Who Built the Internet?

Although it seems like just a few years, the Internet is actually over 30 years old.

In the very early days of computing, the first of what came to be known as mainframe computers were enormous. In fact, people changing the vacuum tubes in them put the tubes in shopping carts and, on roller skates, pushed the carts around. Personal computers weren’t even close to being on the technology radar screen.

Today, the thought of a world without desktop computers is inconceivable. The one you use gives you more power on your desk than did the computers that took our early astronauts to the moon, and by quite a margin.

But back in the 1960’s, getting computers “to talk” to each other and exchange data through a “packet-switching network” was considered impossible. Today, packet switching is the way data is routinely sent back and forth over the Internet. Networks using packet switching are set up in “nodes” (computers, printers and other shared devices hooked up to the network).

When data is sent, the packet-switching process notes the computer sending the data and the computer receiving it. It then chops the data into packets, and they are sent through the network. When they arrive at their destination, packets are reassembled into data that is recognizable by the recipient computer. This enables many data streams to move simultaneously through the network. If we didn’t use packets, all of the data being exchanged would be scrambled in transit.

But that technology was elusive back in 1969, when a small group of computer scientists got together to build the first packet-switching network. Their attempt involved just four computers, and after the requisite number of failures, they were successful. Little did they know that they had just given birth to the Internet.

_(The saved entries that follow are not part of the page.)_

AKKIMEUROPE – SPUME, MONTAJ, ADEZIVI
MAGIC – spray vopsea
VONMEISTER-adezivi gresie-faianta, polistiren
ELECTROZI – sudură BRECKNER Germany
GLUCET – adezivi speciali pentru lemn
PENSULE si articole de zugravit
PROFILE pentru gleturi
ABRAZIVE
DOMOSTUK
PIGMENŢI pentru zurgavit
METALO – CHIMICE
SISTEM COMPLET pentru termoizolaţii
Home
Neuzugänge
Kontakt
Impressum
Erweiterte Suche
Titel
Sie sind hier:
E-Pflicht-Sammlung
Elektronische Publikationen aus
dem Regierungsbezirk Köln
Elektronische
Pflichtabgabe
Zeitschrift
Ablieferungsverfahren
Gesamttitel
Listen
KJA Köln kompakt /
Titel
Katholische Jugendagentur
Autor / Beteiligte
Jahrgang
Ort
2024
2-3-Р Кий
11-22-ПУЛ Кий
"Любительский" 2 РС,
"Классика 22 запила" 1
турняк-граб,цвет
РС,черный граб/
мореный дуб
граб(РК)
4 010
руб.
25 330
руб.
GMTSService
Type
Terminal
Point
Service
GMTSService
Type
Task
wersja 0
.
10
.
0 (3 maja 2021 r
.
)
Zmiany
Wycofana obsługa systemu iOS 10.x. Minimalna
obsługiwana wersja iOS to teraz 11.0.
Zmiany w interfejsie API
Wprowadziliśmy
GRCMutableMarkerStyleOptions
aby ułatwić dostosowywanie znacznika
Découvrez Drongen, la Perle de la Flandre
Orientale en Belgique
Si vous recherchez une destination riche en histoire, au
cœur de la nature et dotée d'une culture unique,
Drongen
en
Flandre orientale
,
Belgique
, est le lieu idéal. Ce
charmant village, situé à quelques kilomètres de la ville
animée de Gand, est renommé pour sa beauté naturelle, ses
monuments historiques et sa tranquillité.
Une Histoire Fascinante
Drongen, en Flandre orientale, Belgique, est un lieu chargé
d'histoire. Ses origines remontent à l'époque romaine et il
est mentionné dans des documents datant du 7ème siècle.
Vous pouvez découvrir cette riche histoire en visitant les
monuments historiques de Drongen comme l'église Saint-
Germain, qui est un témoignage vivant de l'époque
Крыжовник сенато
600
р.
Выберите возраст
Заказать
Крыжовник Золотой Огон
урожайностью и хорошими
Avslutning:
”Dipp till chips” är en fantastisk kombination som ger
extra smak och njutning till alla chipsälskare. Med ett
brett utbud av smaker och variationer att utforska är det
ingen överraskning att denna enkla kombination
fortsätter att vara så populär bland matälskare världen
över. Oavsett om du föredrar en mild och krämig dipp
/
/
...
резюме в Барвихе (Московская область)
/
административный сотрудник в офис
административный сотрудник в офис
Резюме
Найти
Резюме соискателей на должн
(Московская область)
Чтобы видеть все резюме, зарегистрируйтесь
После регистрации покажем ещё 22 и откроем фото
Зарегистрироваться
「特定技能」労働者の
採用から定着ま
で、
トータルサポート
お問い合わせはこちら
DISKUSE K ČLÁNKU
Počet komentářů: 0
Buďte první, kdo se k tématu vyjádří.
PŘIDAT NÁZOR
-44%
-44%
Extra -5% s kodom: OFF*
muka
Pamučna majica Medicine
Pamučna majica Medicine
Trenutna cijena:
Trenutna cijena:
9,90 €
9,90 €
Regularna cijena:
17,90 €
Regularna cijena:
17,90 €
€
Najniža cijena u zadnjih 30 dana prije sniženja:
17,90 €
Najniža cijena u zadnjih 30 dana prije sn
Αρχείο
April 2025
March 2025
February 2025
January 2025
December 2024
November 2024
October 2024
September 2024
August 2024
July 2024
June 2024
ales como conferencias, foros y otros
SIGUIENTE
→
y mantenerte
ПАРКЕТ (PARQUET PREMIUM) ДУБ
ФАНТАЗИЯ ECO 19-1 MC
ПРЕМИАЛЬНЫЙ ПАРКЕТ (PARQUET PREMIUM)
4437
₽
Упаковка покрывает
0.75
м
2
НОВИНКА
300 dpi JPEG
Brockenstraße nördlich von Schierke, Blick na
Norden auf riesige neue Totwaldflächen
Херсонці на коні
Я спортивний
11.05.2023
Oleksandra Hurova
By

In its infancy, the network was called Advanced Research Projects Agency Network (ARPANET). During the 1970s, when a thaw in the Cold War was about as likely as is Elvis’ return today, the military was concerned about how to safeguard its data during a nuclear war. When the generals heard about the success of the 1969 network, they decided to build on it.

By the early 1980s, 300 computers were on the network, which then splintered into two, ARAPANET and MILNET. Over time, universities and other educational institutions, and, eventually, corporations, became network sharers.

ARAPNET dissolved in 1990, but the Internet emerged and now encompasses several major packet-switching networks. The size of the Internet today, the opportunities it provides and technologies it harnesses and generates are right up there with the concept of eternity – unfathomable. In the context of time, its evolution has been stunningly rapid. In fact, history books will record the development of the Internet in the fewest number of pages of any major technological development.

There were, of course, those who doubted the Internet would be anything more than a flash in the pan. A considerable number of people told me not to quit the day job when I started building Web sites in 1994. They’re now eating technodust.